Since the cost of living in Damam is extremely high he and his companion Pinoy decided not to take the offer of continuity in the job with a reduced salary. So they requested for exit clearance so they can apply to another automotive company that has shown interest to take them in. They were denied the clearance and worst, they were threatened by the owner of their boarding house with a suit for not paying their monthly rentals. When the told their landlord that it was part of their agreement with their employer firm that their stay is for the account of the former, they were curtly told the shop owners did not pay. So, they have to. Our nephew said they suspect the boarding house landlord was in cahoots with the shop owners.

Their next move, said our nephew Ralph, was to call the sister of his companion in Manila and asked her to bring the issue to the recruitment agency. According to Ralph’s companion his sister was initially given a run-around by the officials of First Dynamic. They only acted when the sister threatened the agency she will seek the help of columnist Ramon Tulfo.

The first move of the recruitment agency was to call them and convinced them to accept the reduced salary and continue working. The agency even suggested that they surrender their Passport to their employer shop. And since they were already decided to go back to the Philippines because they were not anymore paid their two months salaries they demanded from the agency that it helps them convinced their employers to give them their exit clearance so that they can leave Saudi Arabia.

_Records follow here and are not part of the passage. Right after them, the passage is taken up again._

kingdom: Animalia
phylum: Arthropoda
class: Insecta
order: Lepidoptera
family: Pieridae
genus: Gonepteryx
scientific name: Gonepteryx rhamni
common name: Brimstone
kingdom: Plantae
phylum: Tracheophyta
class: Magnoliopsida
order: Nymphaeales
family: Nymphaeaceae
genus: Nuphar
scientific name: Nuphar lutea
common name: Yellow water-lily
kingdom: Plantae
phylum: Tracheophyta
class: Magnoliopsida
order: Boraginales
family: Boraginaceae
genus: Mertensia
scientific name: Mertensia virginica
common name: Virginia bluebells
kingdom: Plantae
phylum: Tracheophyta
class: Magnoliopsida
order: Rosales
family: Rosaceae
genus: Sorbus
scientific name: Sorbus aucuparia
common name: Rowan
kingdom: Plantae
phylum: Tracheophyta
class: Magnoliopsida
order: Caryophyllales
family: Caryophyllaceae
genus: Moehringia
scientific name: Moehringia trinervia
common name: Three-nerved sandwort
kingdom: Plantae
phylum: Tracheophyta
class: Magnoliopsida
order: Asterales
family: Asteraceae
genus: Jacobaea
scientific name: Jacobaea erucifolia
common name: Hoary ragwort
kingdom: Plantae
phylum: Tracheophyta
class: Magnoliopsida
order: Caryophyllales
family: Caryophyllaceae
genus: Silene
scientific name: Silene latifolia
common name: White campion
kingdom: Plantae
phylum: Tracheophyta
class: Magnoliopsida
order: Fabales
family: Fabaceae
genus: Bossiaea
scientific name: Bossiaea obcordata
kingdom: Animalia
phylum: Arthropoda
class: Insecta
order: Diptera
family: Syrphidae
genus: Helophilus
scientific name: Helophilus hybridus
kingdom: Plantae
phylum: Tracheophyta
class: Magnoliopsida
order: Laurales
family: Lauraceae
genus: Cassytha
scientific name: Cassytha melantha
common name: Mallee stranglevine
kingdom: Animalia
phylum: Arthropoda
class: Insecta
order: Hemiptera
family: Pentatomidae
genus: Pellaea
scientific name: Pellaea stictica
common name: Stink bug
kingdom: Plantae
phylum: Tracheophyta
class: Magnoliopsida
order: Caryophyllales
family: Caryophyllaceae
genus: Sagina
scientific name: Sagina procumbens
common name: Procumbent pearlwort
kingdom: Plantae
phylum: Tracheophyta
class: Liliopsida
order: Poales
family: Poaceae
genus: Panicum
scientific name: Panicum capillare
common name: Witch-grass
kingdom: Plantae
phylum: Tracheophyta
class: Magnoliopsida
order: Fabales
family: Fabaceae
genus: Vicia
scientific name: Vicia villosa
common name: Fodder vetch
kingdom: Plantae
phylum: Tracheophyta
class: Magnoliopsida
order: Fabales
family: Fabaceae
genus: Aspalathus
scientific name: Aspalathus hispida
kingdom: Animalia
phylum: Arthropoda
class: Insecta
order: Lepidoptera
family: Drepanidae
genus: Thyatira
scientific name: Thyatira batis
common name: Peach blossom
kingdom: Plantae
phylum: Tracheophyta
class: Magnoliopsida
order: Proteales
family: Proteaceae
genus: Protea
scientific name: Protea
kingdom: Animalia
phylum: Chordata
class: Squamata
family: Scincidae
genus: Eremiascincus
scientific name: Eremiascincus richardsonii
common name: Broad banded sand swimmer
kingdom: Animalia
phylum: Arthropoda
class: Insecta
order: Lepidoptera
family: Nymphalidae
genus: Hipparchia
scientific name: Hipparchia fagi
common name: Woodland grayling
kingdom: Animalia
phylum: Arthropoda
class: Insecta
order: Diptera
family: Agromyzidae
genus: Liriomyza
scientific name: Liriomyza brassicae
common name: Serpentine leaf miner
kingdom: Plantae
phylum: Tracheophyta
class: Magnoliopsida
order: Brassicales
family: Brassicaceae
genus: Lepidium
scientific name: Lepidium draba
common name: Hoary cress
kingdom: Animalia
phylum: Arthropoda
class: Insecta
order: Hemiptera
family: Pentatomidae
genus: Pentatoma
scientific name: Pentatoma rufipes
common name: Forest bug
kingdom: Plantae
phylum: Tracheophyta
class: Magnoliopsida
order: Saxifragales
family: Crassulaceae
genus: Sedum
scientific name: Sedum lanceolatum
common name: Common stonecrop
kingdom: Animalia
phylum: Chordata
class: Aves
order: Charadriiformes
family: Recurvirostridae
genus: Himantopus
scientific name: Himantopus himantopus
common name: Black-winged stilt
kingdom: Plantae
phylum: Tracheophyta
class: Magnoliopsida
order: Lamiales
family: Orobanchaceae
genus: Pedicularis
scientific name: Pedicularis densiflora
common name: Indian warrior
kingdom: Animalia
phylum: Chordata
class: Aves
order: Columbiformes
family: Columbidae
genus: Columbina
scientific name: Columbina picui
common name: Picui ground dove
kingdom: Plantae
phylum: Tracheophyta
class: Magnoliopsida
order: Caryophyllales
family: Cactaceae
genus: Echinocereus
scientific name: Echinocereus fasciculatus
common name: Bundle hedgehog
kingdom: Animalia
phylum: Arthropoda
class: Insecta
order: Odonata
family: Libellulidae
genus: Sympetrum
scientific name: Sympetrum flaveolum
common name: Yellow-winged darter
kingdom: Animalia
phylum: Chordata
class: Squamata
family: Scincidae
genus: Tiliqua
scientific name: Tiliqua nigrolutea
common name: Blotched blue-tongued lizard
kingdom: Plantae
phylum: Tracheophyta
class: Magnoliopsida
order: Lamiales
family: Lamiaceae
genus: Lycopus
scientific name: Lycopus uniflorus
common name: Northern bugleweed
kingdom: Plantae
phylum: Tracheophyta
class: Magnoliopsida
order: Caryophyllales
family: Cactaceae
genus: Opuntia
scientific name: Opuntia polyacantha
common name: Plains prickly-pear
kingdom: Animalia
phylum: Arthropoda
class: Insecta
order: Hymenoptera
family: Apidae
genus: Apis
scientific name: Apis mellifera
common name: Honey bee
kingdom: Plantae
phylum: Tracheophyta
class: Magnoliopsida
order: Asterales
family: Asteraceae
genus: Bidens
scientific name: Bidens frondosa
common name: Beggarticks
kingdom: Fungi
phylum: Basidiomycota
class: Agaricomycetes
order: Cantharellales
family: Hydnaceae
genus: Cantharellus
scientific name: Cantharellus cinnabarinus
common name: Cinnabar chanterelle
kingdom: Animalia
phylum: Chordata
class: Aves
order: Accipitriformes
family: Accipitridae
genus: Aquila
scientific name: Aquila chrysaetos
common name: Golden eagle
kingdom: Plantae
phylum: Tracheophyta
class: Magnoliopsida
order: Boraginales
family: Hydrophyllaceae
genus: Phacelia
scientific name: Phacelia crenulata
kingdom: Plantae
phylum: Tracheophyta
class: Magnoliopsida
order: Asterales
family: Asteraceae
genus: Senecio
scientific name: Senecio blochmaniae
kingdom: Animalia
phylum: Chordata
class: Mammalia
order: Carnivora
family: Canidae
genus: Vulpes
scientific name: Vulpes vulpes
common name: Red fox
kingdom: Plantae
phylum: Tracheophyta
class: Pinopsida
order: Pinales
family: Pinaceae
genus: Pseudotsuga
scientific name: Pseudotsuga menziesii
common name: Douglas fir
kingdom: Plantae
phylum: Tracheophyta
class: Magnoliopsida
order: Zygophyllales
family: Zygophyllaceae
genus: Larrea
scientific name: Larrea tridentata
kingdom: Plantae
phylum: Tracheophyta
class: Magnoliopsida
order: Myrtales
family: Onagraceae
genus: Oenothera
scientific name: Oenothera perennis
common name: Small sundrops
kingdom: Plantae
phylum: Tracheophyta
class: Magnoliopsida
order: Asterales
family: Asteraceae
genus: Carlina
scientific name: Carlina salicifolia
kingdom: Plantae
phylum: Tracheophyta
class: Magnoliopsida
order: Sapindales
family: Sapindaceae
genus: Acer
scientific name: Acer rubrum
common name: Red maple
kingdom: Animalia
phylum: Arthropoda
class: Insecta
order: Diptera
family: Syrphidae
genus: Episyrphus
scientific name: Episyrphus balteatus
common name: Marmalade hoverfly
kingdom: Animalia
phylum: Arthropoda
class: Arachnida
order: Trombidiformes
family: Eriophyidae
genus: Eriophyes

According to our nephew the agency negotiated with the shop owners who later “agreed” to give them the exit clearance and pay for their plane ticket back home. Their unpaid salaries were to be given on their way to the airport upon surrendering a document related to their employment contract. Our nephew said he and his fellow OFW left their boarding house for the airport without any money. It was a good thing there were other OFWs who knew of their predicament. They raised 500 rials and gave the money to them at 250 rial each.

That little amount save their trip back to the Philippines since upon their arrival at the airport one of their employers who accompanied them only gave their tickets. Their two-month salaries were not released; not even a single rial. Worst, according to our nephew, their employer showed them their tickets and waited until the check-in time was almost over before handing it to them. When they demanded for their salaries as promised they were told that there was none and their boss waved them goodbye.

And their 250 rials? It was barely enough to pay for excess baggage in Colombo, Sri Lanka, and in Kuala Lumpur where their plane had stop-overs.

Now, if this fate of our OFWs is happening to some of them, our Labor and Foreign Affairs Department officials should not only be wary of the behavior of foreign employers; they should also be strictly keeping eyes on the character of Filipino recruitment agency officials and their practices. They need to monitor these unscrupulous recruiters who are too willing to sacrifice their fellow Filipinos in exchange for money.